Passover, or Pesach, is one of the most significant and enduring festivals in the Jewish tradition. Celebrated over eight days (seven in Israel) beginning on the 15th of Nisan, it commemorates the Exodus from Egypt—the liberation of the Israelites from slavery and the birth of a covenantal relationship between a people and their God. Yet beyond its historical narrative, Passover is a deeply spiritual and philosophical festival of freedom, memory, transformation, and sacred responsibility.
At the heart of the observance is the Seder, a ritual meal held on the first night (or two nights) of the festival. This ceremonial gathering is guided by the Haggadah, a text that weaves together Scripture, song, questions, commentary, and symbolic foods to retell the story of the Exodus. It is not a passive recounting of history, but a participatory ritual—inviting each person to see themselves as if they had come out of Egypt. In this way, Passover becomes a living myth, a reenactment of spiritual liberation in every generation.
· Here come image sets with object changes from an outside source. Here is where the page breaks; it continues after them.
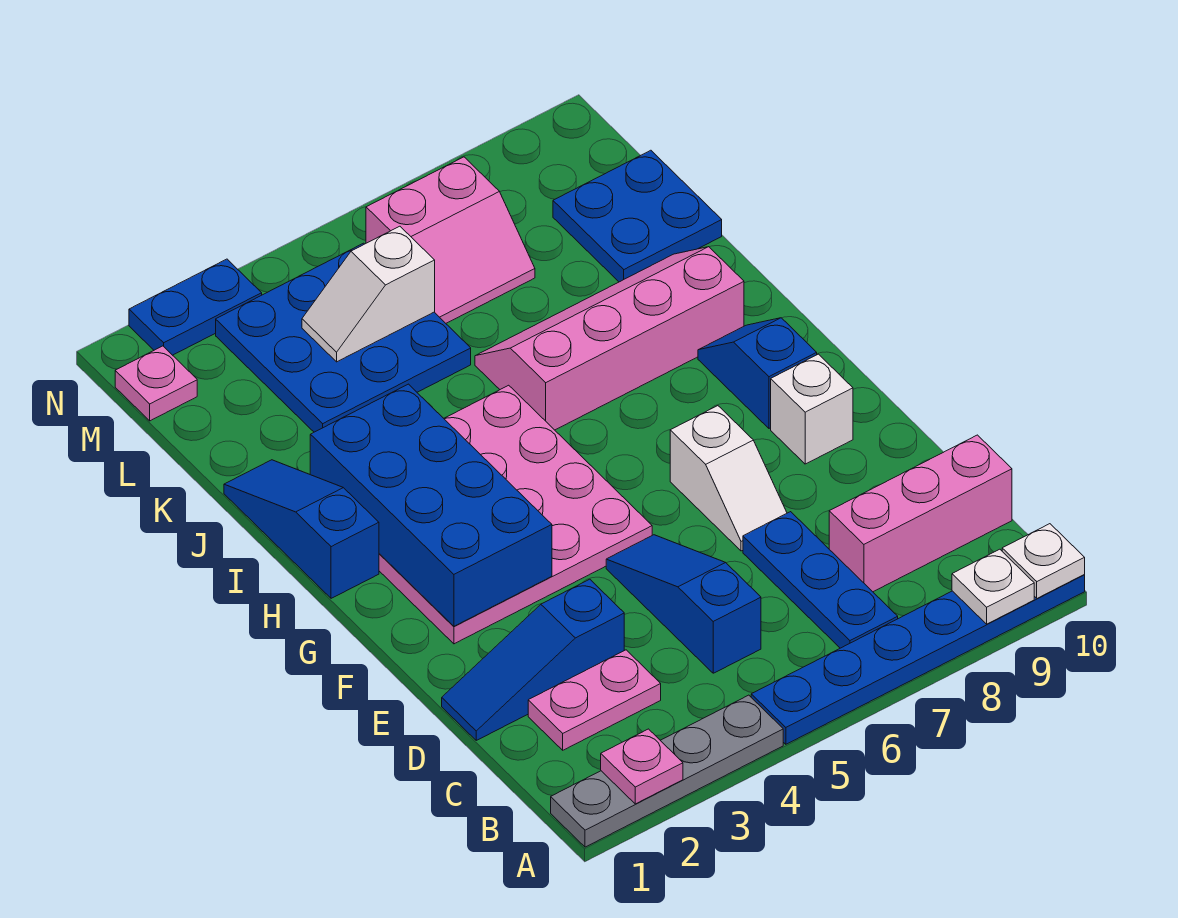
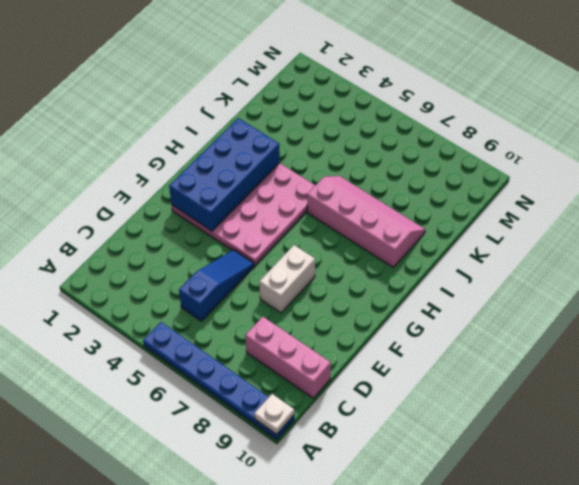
white brick E7:F7 level 1 -> white slope E7:F7 level 1 top F
none -> grey plate A1:A4 level 1
none -> blue plate B7:D7 level 1
none -> pink plate C2:C3 level 1

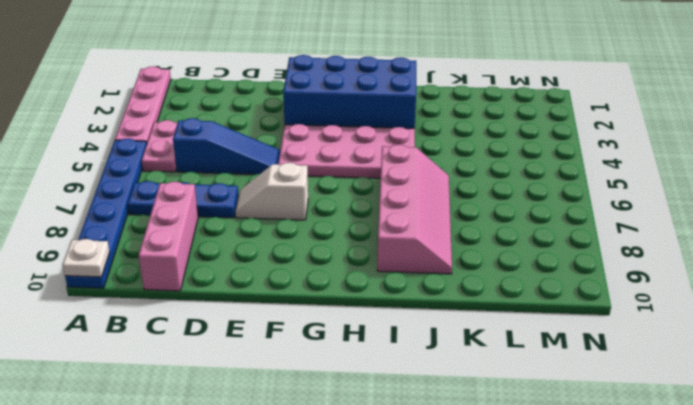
pink plate A1:A4 level 1 -> grey plate A1:A4 level 1
pink plate B4:B5 level 1 -> pink plate C2:C3 level 1
none -> blue slope D1:D3 level 1 top 3
none -> white brick F9 level 1
none -> blue slope G9:H9 level 1 top G

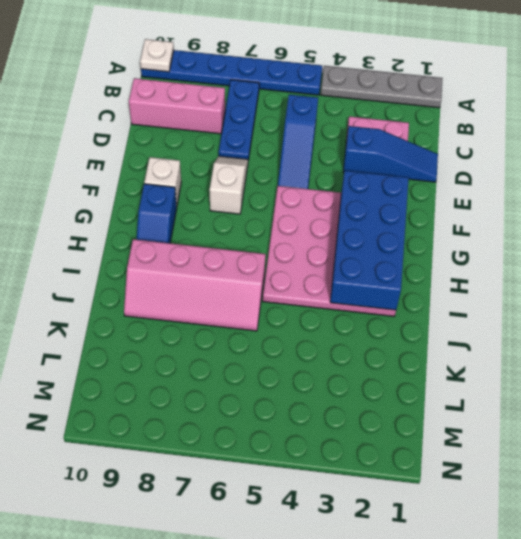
none -> blue slope H1:J1 level 1 top H
none -> blue plate K3:M5 level 1
none -> blue plate K9:L10 level 1

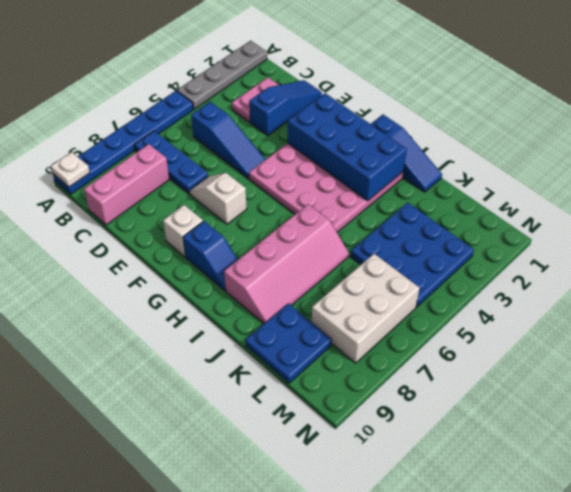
white brick L6:M8 level 1 -> pink slope L6:M7 level 1 top M
none -> pink plate M1 level 1
none -> blue plate N2:N3 level 1
none -> pink plate A2 level 2

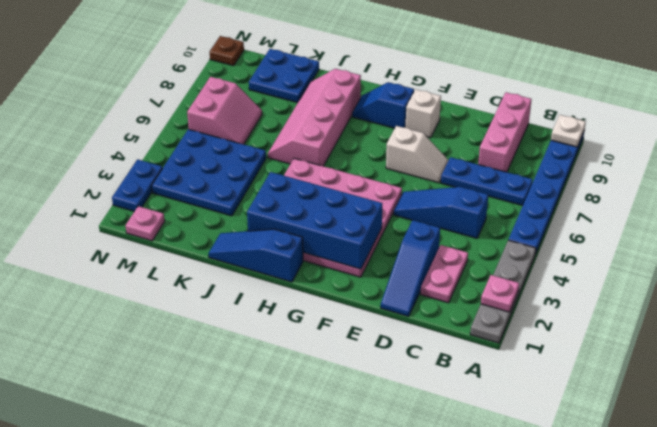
brown plate N10 level 1 -> none
none -> white plate A9 level 2
none -> white slope L4:L5 level 2 top 5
The symbolic elements of the Seder table carry layers of meaning. Matzah, the unleavened bread, recalls the haste of the Israelites’ departure, while also symbolising simplicity and humility. Maror, the bitter herbs, represent the pain of bondage. Charoset, a sweet paste of fruit and nuts, evokes the mortar used by enslaved labourers, sweetened by the promise of freedom. The four cups of wine sanctify the four stages of redemption, and the cup for Elijah points toward a messianic hope still to come.
Spiritually, Passover is a call to awaken from inner bondage—whether it be fear, injustice, addiction, or apathy. The Exodus story becomes a metaphor for the journey from constriction (mitzrayim, the Hebrew name for Egypt, also means “narrow places”) toward expansiveness, possibility, and divine encounter. Each year, the holiday invites reflection: what is the Egypt I must leave behind, and what liberation am I ready to embrace?
Philosophically, Passover explores the tension between freedom and responsibility. Liberation is not an end in itself, but a movement toward covenant, toward law infused with compassion, and toward communal flourishing. Freedom in the Jewish tradition is not libertinism, but the opportunity to choose what is right, to sanctify time, and to remember those who are still oppressed.
Passover also has a strong ethical dimension. The experience of slavery becomes the root of moral obligation—“You shall not oppress the stranger, for you were strangers in the land of Egypt.” This memory-based ethics calls for empathy, justice, and the continual work of building a more compassionate world.
Artistically, Passover has inspired music, liturgical poetry (piyyutim), illuminated manuscripts, and contemporary reinterpretations of the Seder. The festival lives not only in tradition, but in creative adaptation, as each generation finds new ways to tell the story and make it speak to the world they inhabit.
Passover is ultimately a festival of sacred storytelling and spiritual awakening. It reminds us that freedom is fragile but possible, that memory is transformative, and that redemption begins not in grand miracles, but in the quiet decision to walk through the waters of fear and into the unknown. Each year, around the Seder table, the story begins again—timeless, urgent, and alive.